I always say that you are the same person at home, at work, in social settings … Maybe not. Maybe there are multiple personalities, hiding in each of us and given the right circumstances a different personality comes to the front :(:(

Does fame do this to people ? Do they try and show a “good” face to the adoring public and then show their “bad” face elsewhere, where they feel they won’t be caught ? Schizophrenia is more rampant than we think !!! Sad. Really sad.

3 thoughts on “Split personality – public success, private hell”

  1. The term “doubling” describes the conscious and deliberate development of two different personas, one good and one bad. This is rare (and not a mental health condition) – it is a way that seemily ordinary, decent people can perform horrific acts on a regular basis, and has been applied to concentration camp guards (for example).

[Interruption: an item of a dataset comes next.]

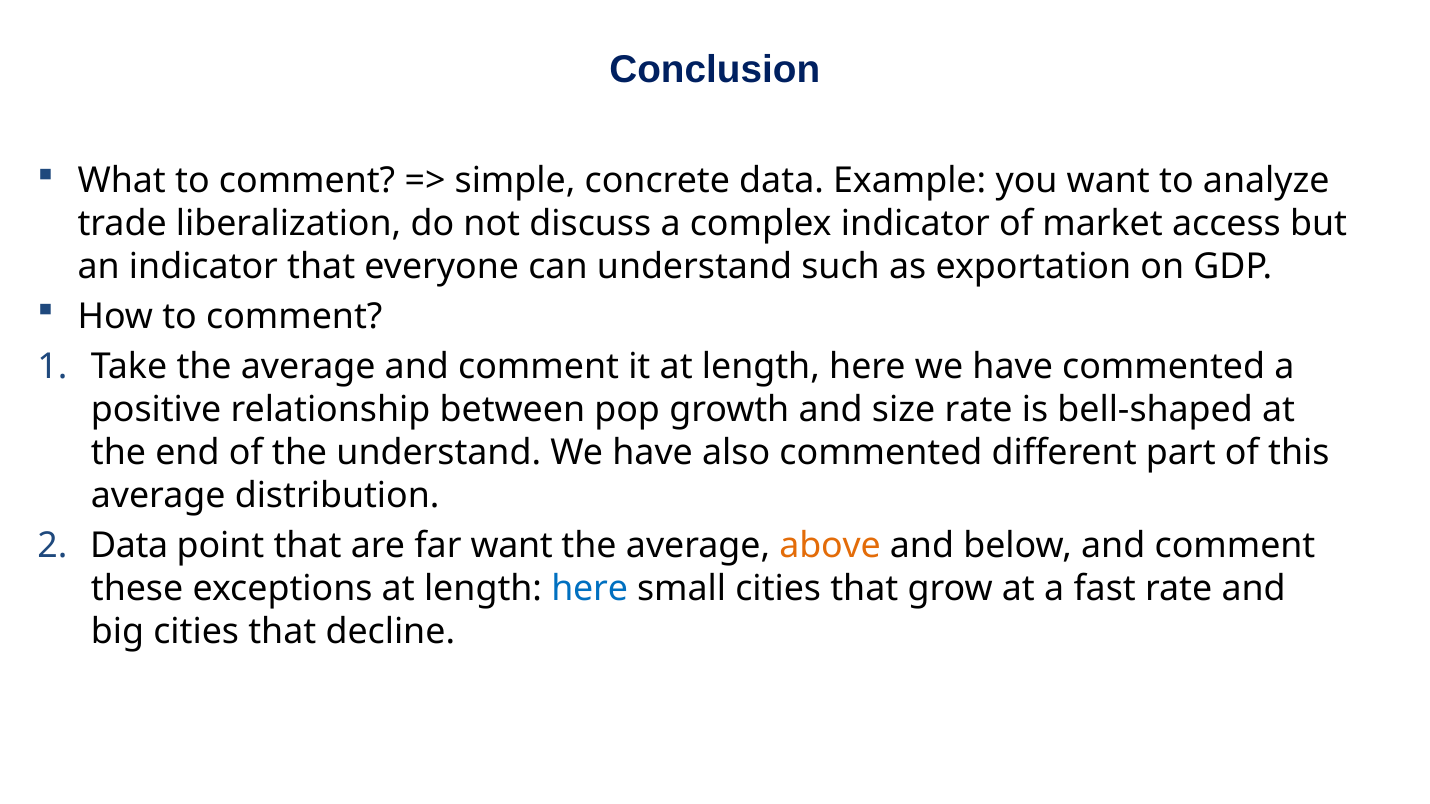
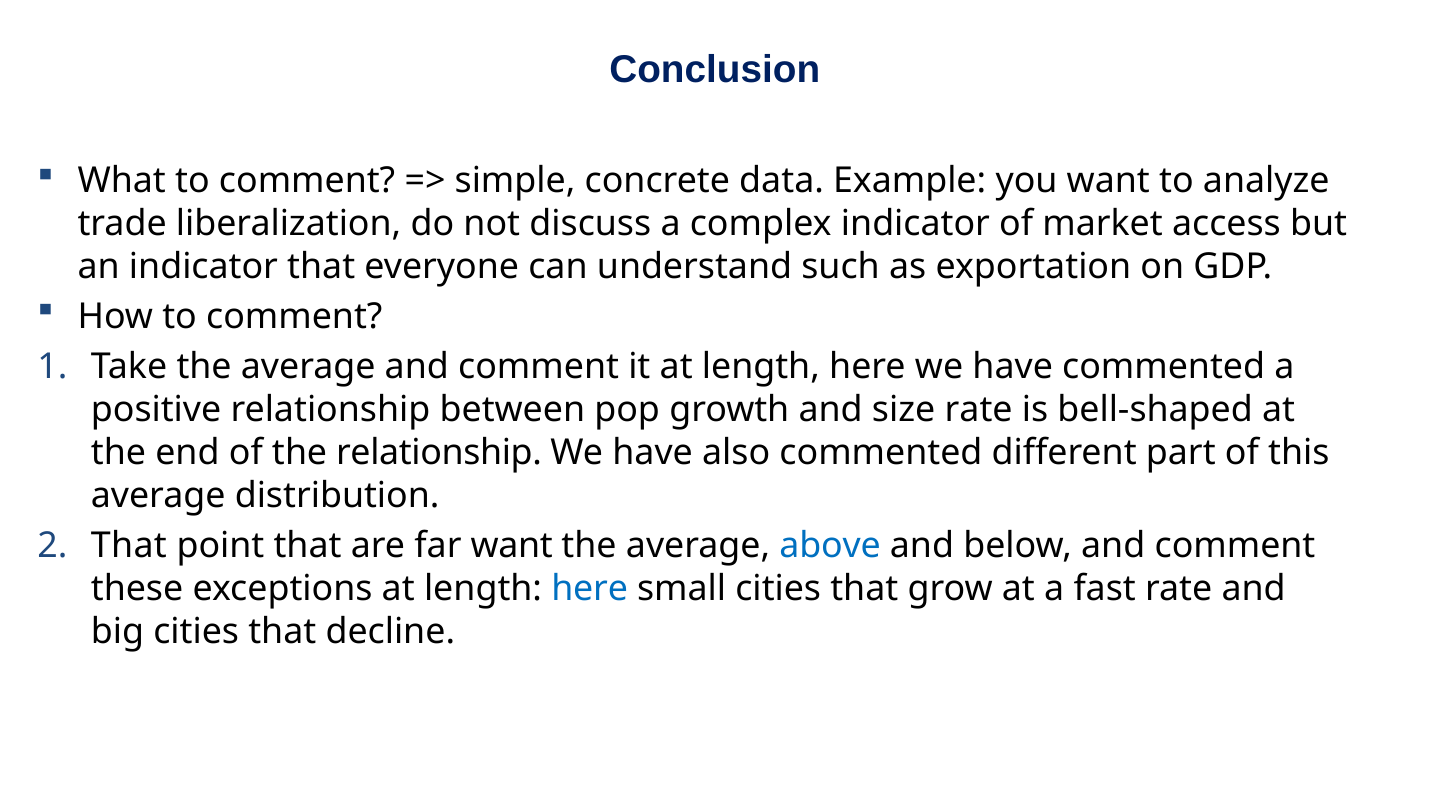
the understand: understand -> relationship
Data at (129, 546): Data -> That
above colour: orange -> blue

Doubling does not involve amnesia or two personalities, just a single person taking on different roles and behaviors when they choose to.

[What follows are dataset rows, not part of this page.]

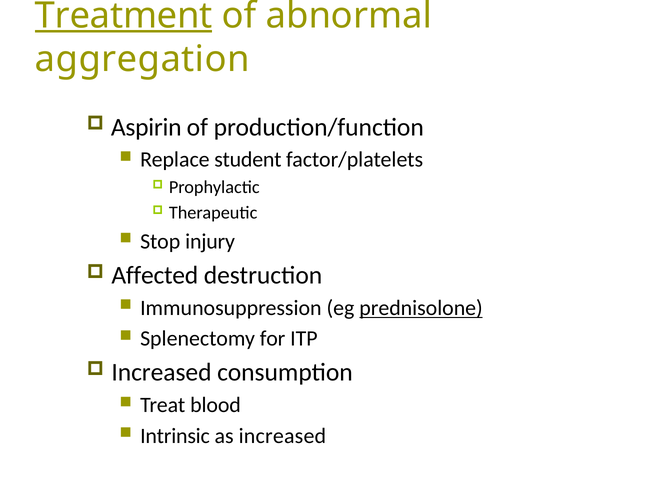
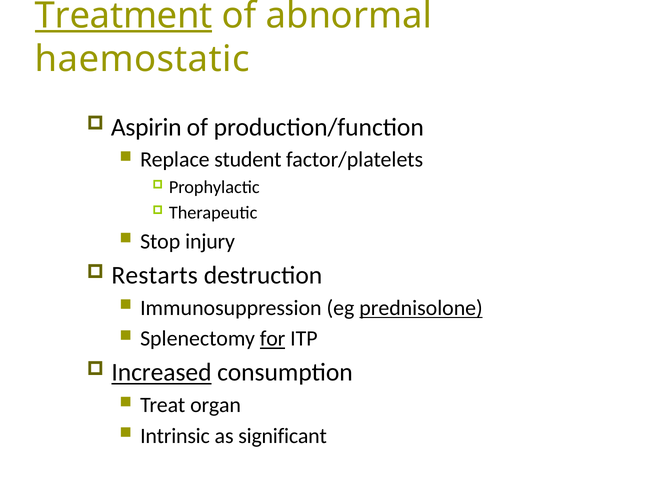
aggregation: aggregation -> haemostatic
Affected: Affected -> Restarts
for underline: none -> present
Increased at (161, 372) underline: none -> present
blood: blood -> organ
as increased: increased -> significant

    A “split personality” in the sense of its representation in books and film is not at all similar to dissociative identity disorder (DID, which used to be called multiple personality disorder), a personality does not “break down” but instead it never actually unifies fully, this is caused be severe, early childhood trauma (usually abuse). It’s not rare and most people with it have many more than 2 identities, the identities often take on memories of child abuse. A better analogy would be to see the identities as a “team” – just like you described in having to know each of them, and trying to work together. It’s a coping mechanism for trauma and isn’t associated with violet actions. More on this here http://www.dissociative-identity-disorder.net/wiki/DID

    I think a better comparison for the cases you mentioned would be someone who deliberate sets themselves up as an advocate for others, perhaps involved in charity work, and uses that position as a “cover” for their real intentions, or even to allow them access to vulnerable people who they can later abuse. A well known example is Jimmy Savile – he even setup a charity called the “Jimmy Savile Stoke Mandeville Hospital Trust” yet used the same hospital to sexually abuse patients.

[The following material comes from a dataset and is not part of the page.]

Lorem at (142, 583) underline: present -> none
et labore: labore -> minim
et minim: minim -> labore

    • Thanks for the clarification and description. Much needed. I wrote it as a lay person and the way these seemingly nice, gentle accomplished people end up having either a violent or just a darker side that shows up at home, or even in public when they feel they won’t be caught. Your point on childhood trauma is probably a cause and could very well be the cause in these cases or it might just be the person has both the good and the bad, and no medical condition.

      Sent from my iPad


      • thanks for the response – the “doubling” isn’t caused by trauma but by a conflict between doing what is “right” morally, and what is expected… those who were asked/told to participate in war crimes were in a very rare situation

        the only “dark side” to trauma survivors I’ve really seen is depression – trauma itself involves inappropriate self-blame and shame (I’m referring to severe trauma). Many trauma survivors get involved in caring professions and helping others, because of their deep empathy for those suffering like they once did.
        In terms of childhood emotional maltreatment and emotional neglect though some people do go on to develop one of the few personality disorders which are associated with harming others – anti-social personality disorder for instance (very common in the prison population) and narcissism (often hidden from others of course) but these are the exception rather than the rule.

        Sometimes I wonder if people with a good nature try to look for a logical and sensible cause to answer the question of why others do such awful things. Can we as a society accept that those people sometimes just choose that path, and that their actions can’t be safely rationalized and aren’t based on their own trauma? I’m not sure.